Problemas e tarefas >>
a) Reproduza sem alterações o trecho do texto sobre as poéticas do mundo que vai de "Mais, quero enterrar" até "acha que encontrou.".
b) Dê seguimento, por favor, ao texto sobre as poéticas do mundo a partir do ponto em que termina.

Texto de origem >>
┌──

DOG DIGGING
E
POÉTICAS DO MUNDO

 
        As labaredas e o novelo do tempo estendem-se, mastigando os modos de ser. Quero que me contes tudo.
        O mundo é construído meticulosamente por seres desconhecidos que falam a língua do acaso. Estes seres não-domesticados ensinam a fome, desdobrando-a eternamente. Transformam-na numa força, símbolo que não significa. Numa vontade em não servir. E orientam-se a partir de bússolas e mapas de mentiras.
        Sim, encontro resíduos desapegados do mundo, autossuficientes. São rebentos, rebentos da rejeição em ser algo justificável. Ao tentar adivinhá-los, resisto à diluição do meu sujeito. Até que cedi.
        Eu desejo compor a vida e organizá-la no meu universo de não-propósitos.
        Mais, quero enterrar a linguagem que conheço. Depois, quero desenterrá-la e especular a sua intensidade, deixando-me afectar pelo gesto repetitivo que tapa e destapa, um, tapa e destapa, um, tapa e destapa, um, sendo o um o único número real. Acredito que, assim que inventado o número dois, a impaciência passe a estar presente nas nossas vidas. Dois bocados de mundo, dois mundos. Sentido cão-osso. Quem procura, acha. Ou acha que encontrou.

└──

Conteúdo dos dados >>
┌──

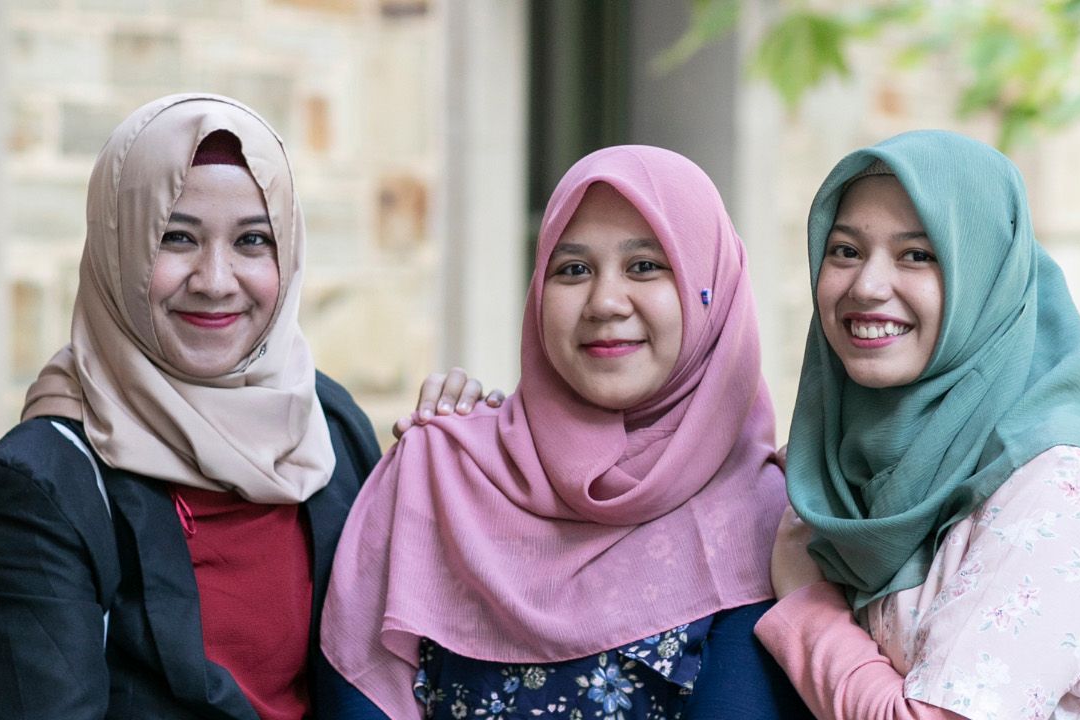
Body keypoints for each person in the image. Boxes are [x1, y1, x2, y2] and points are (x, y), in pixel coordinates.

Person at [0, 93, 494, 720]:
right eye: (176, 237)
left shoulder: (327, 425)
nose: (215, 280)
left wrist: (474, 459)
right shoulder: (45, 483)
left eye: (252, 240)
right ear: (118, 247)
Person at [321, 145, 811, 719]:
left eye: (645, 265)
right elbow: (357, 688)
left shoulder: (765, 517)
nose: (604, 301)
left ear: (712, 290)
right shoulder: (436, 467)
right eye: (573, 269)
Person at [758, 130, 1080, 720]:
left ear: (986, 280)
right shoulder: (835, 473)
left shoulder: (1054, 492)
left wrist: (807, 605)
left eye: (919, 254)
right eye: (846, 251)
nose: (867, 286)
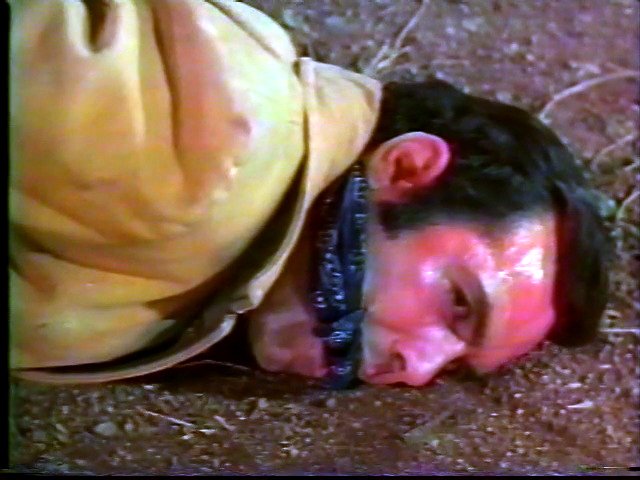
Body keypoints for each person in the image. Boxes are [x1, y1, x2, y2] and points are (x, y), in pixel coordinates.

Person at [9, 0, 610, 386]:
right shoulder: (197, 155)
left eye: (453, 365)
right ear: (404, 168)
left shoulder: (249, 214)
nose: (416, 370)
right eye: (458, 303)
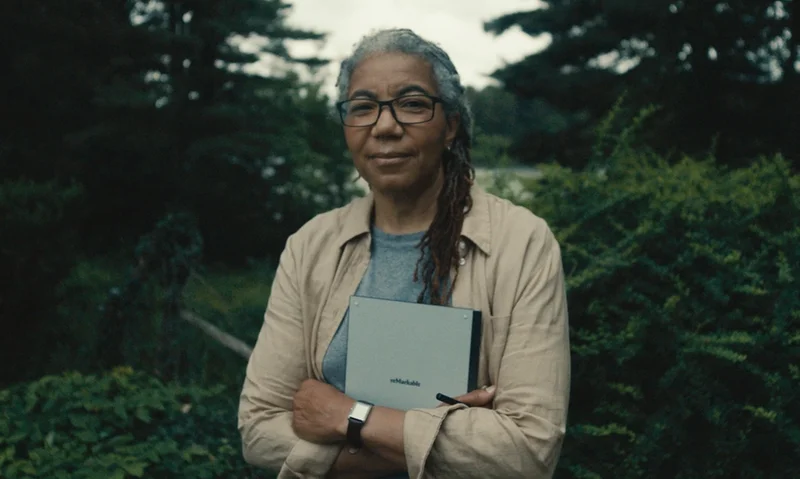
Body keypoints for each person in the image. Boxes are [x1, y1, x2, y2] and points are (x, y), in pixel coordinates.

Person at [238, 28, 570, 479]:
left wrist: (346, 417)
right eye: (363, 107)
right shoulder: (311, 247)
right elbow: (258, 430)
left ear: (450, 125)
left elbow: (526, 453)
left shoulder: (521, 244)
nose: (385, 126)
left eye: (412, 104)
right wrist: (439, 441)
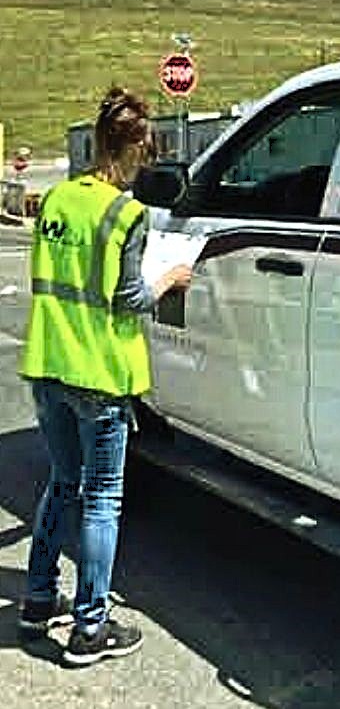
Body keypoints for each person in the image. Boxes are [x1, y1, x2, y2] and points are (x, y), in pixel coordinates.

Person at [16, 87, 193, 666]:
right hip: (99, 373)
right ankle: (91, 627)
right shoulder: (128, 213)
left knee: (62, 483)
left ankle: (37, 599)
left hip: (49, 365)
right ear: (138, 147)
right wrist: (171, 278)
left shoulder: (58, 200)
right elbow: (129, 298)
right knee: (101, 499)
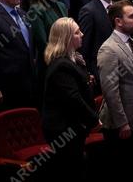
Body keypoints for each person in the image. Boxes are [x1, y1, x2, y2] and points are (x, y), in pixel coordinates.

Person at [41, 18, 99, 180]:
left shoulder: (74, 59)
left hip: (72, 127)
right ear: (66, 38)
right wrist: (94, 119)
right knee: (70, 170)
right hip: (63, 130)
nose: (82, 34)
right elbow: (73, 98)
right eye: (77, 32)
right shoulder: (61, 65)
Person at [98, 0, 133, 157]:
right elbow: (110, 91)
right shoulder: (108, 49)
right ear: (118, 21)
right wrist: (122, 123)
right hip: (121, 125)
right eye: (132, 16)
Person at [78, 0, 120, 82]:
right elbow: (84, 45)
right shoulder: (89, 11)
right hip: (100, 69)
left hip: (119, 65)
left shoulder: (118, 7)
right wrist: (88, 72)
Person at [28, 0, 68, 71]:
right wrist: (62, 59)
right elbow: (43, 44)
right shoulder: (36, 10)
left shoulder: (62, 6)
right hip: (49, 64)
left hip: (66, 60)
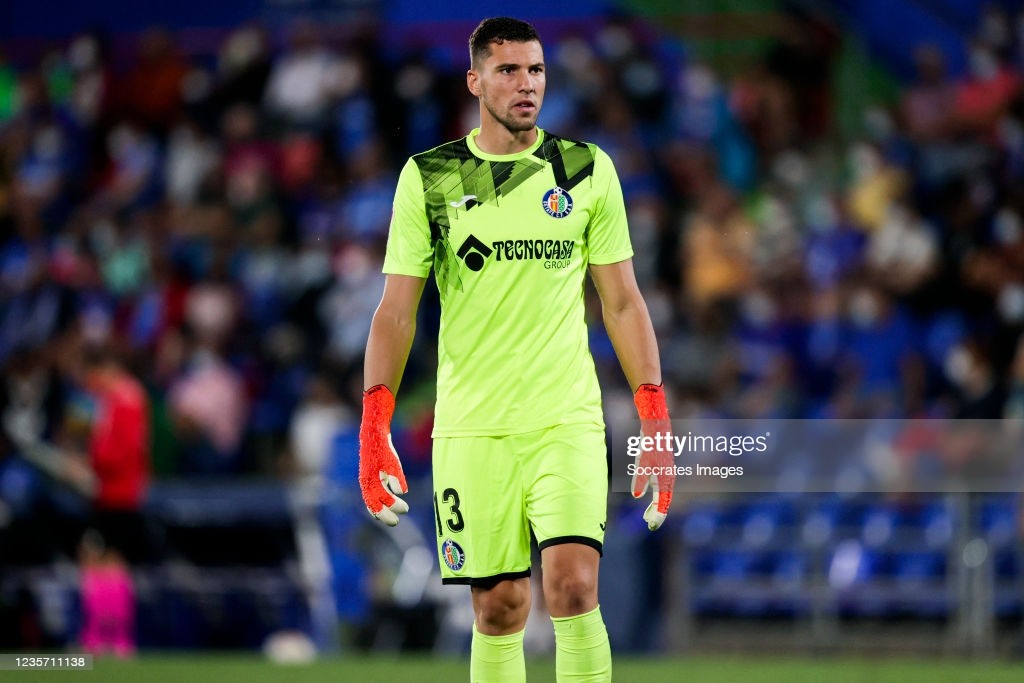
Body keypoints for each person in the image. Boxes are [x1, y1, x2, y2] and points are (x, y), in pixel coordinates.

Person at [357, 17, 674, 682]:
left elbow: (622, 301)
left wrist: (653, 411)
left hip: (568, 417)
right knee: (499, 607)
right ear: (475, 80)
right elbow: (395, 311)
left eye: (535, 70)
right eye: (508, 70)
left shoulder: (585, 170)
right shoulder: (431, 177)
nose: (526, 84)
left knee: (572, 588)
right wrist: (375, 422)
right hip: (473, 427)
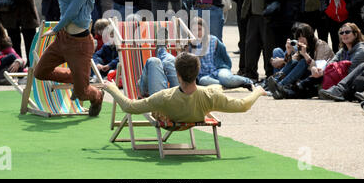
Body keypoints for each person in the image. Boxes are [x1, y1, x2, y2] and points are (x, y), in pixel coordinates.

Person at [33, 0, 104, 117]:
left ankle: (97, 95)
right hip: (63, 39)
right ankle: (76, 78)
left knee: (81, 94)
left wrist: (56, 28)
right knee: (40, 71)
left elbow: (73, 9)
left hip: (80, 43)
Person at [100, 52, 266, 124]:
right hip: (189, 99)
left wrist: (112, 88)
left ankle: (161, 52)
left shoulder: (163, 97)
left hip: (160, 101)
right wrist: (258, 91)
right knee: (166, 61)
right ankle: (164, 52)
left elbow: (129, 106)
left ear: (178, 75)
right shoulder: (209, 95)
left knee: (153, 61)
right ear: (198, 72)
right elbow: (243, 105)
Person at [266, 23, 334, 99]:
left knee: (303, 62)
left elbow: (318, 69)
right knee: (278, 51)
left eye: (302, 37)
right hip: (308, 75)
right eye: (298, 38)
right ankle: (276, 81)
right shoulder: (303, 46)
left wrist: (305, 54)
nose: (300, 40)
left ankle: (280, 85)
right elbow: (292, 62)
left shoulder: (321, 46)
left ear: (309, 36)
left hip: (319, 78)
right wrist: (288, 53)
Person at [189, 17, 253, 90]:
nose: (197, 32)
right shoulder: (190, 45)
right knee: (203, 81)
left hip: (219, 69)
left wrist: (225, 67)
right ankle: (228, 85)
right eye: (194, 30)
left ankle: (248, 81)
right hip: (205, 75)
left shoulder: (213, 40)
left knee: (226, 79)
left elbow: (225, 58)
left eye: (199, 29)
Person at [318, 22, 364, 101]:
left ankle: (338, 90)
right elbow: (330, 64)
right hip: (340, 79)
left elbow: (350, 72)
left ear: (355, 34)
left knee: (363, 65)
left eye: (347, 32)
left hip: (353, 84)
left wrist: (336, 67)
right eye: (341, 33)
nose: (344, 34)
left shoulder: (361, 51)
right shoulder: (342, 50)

└──
┌──

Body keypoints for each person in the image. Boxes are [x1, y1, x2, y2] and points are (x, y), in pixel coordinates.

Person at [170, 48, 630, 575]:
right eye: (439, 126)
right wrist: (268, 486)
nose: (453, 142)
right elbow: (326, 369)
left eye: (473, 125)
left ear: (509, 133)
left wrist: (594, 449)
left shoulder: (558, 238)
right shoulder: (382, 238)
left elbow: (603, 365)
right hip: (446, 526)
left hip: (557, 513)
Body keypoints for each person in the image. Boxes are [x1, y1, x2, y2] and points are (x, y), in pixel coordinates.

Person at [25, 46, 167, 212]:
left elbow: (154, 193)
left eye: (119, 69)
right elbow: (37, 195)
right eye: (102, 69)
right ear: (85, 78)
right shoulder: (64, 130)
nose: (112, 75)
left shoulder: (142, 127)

└──
┌──

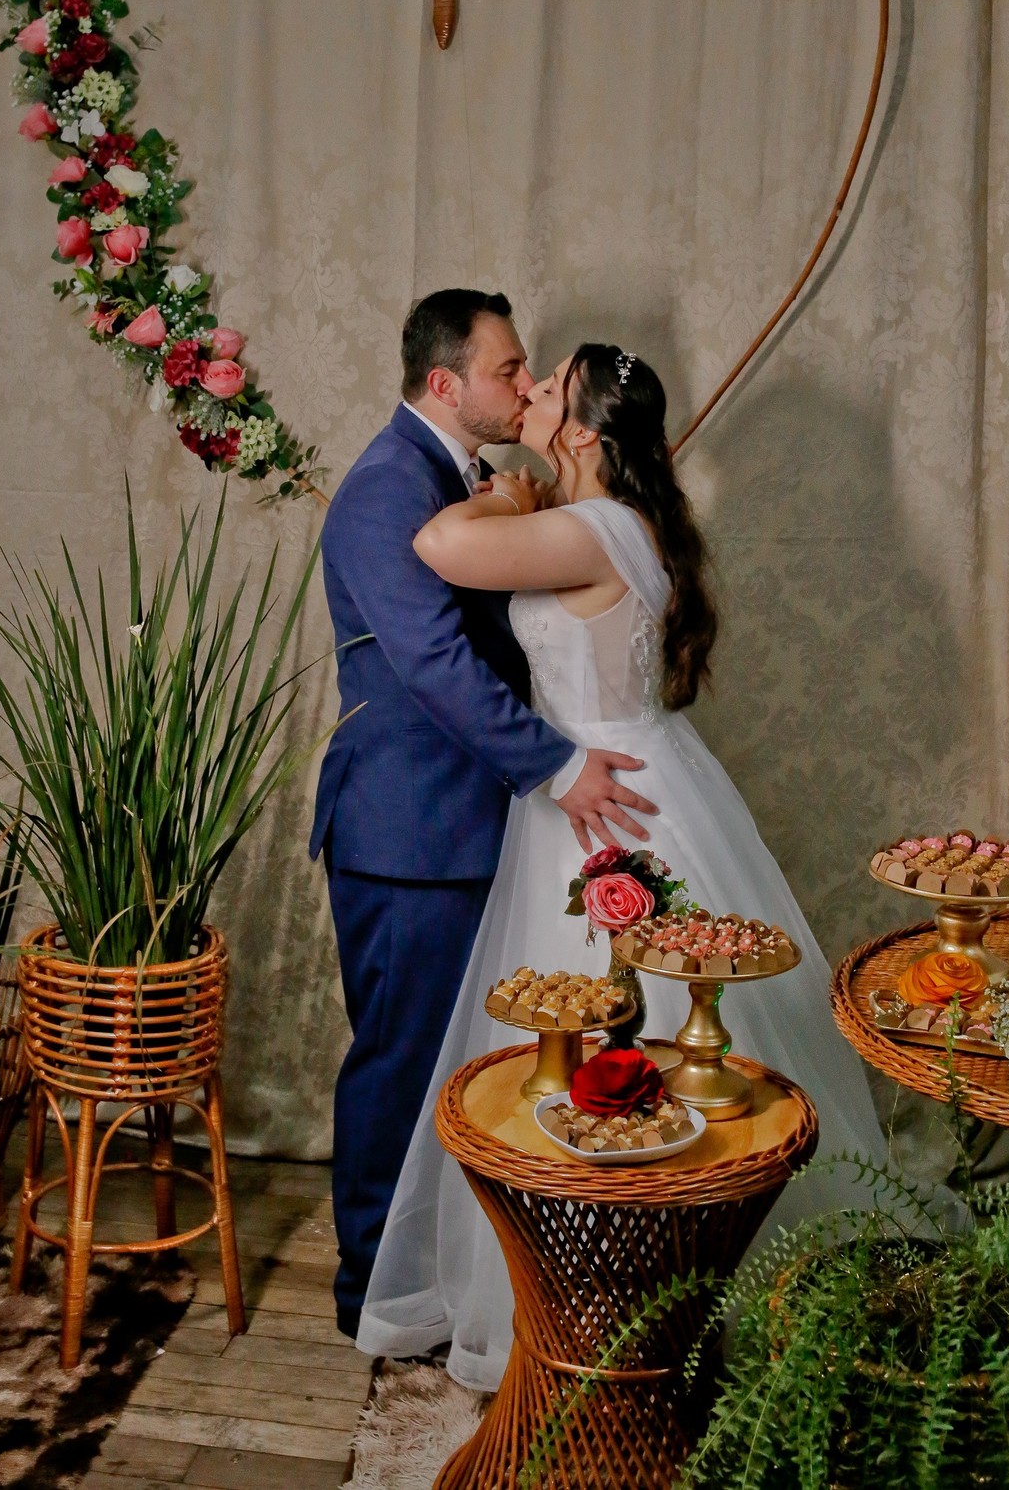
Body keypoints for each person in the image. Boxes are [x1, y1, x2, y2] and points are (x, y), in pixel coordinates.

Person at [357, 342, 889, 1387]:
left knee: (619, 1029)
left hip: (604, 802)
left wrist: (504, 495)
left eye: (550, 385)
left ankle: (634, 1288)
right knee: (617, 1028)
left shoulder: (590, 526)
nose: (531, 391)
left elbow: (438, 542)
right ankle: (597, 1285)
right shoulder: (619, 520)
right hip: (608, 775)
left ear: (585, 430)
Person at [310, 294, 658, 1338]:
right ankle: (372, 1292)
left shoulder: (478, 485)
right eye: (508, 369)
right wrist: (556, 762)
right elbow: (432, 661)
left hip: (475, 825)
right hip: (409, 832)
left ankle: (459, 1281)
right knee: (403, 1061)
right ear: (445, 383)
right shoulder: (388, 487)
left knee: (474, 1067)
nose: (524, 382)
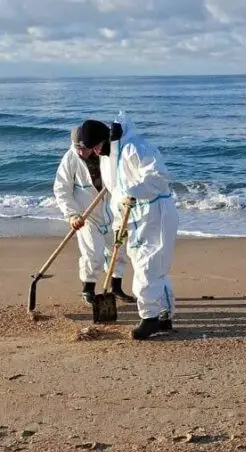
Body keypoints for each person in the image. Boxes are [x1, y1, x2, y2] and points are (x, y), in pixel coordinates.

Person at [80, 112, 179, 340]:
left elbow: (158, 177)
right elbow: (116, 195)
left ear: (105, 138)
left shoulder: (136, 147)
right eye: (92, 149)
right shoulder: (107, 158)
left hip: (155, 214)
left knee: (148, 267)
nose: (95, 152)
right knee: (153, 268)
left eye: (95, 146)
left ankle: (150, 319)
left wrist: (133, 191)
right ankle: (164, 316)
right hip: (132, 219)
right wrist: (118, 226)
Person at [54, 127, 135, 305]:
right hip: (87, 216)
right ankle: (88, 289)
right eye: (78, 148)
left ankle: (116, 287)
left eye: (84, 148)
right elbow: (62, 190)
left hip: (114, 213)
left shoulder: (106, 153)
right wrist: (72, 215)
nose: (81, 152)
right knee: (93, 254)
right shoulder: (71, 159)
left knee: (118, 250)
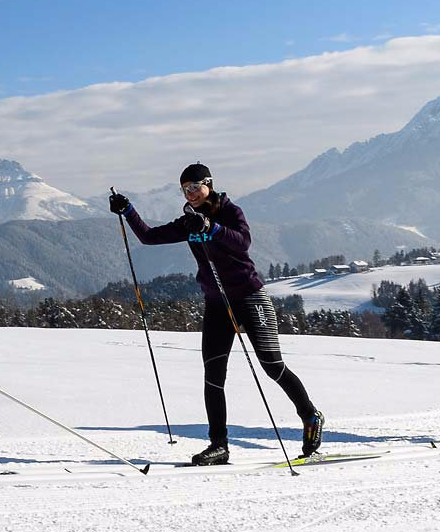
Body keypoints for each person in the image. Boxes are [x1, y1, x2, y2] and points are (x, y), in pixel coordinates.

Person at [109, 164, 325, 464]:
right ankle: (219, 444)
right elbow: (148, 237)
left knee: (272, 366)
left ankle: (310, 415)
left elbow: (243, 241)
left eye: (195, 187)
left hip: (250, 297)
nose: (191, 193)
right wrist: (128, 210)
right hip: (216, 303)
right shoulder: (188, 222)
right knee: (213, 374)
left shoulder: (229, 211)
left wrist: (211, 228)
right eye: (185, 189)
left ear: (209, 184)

└──

Resultados por ordem >>
a)
Mais, quero enterrar a linguagem que conheço. Depois, quero desenterrá-la e especular a sua intensidade, deixando-me afectar pelo gesto repetitivo que tapa e destapa, um, tapa e destapa, um, tapa e destapa, um, sendo o um o único número real. Acredito que, assim que inventado o número dois, a impaciência passe a estar presente nas nossas vidas. Dois bocados de mundo, dois mundos. Sentido cão-osso. Quem procura, acha. Ou acha que encontrou.

b)
        Wawa, o cão. Que, como os outros cães, vive num compasso binário assinalado ora pelo banquete, ora pela fome. O deleite e a caça. No entanto, a excepção!, este ritmo é quebrado pela criação, rito, o momento visionário em que o cão, criando um espaço metafísico e atemporal, local do tesouro, guarda a receita ancestral da imortalização, o osso. O cão escava e cria um novo lugar, guarda a matéria, faz a ponte entre a comunidade do passado e a do futuro. Os mortos e os vivos são, agora, indistinguíveis. Cão é osso e osso é cão. Cão não é cão sem osso e osso não é osso sem cão. O cão contorna os limites temporais, encasulando o osso no subsolo. A resistência.
        O osso explicita um sistema de sensibilidades hereditário e expansivo.
        O gesto mágico que dá origem ao seu enterro determina que este é mais do que osso. A coisa.
        Também agente, este osso é, na verdade, a imagem e a implosão de todos os ossos multiplicados em si. Assim, o osso conduz os sinais que recriam a vida. A forma do osso diante de nós passa a ser a forma inesgotável da coisa. Esta coisa escapa ao tempo humano e, em simultâneo, preserva as suas memórias. Largo o osso, quero tudo.
        Como o cão, escavo e arfo. Só que, lamentavelmente, contenho-me num corpo sem acesso à sua desarticulação. Então, escavo mal. Pois falta-me a sabedoria de quem interrompe a vida e a encontra noutros lugares, sendo corpo-osso que atravessa os intervalos dos latidos, compondo o seu próprio alfabeto. Criando a sua própria casa.
        Mas de onde vêm estes gestos entranhados em mim ad aeternum? Porque me denunciam? Contam histórias. Encontrei algumas pistas na assimbolia, nos beijos lançados a sopro aos olhos cegos. Os gestos de dentro, infinitos e variáveis. Olhos cegos que beijam de volta. A intuição é a verdadeira matéria. Espero ver pela primeira vez todos os dias. Acordo e páro de tentar descodificar as minhas disposições umbilicais. Encaro-as e sinto-as permeáveis à desordem, colho-as num fervor, fermento-as nas profundezas do meu estar, solto-as na superfície do meu ver. Um embaraço que espirala, lança-me para trás e para a frente, embala o meu medo, evoca a necessidade. A descoberta é nada e a resistência à descoberta é tudo. Descobrir para quê? Se cobrir, descubro?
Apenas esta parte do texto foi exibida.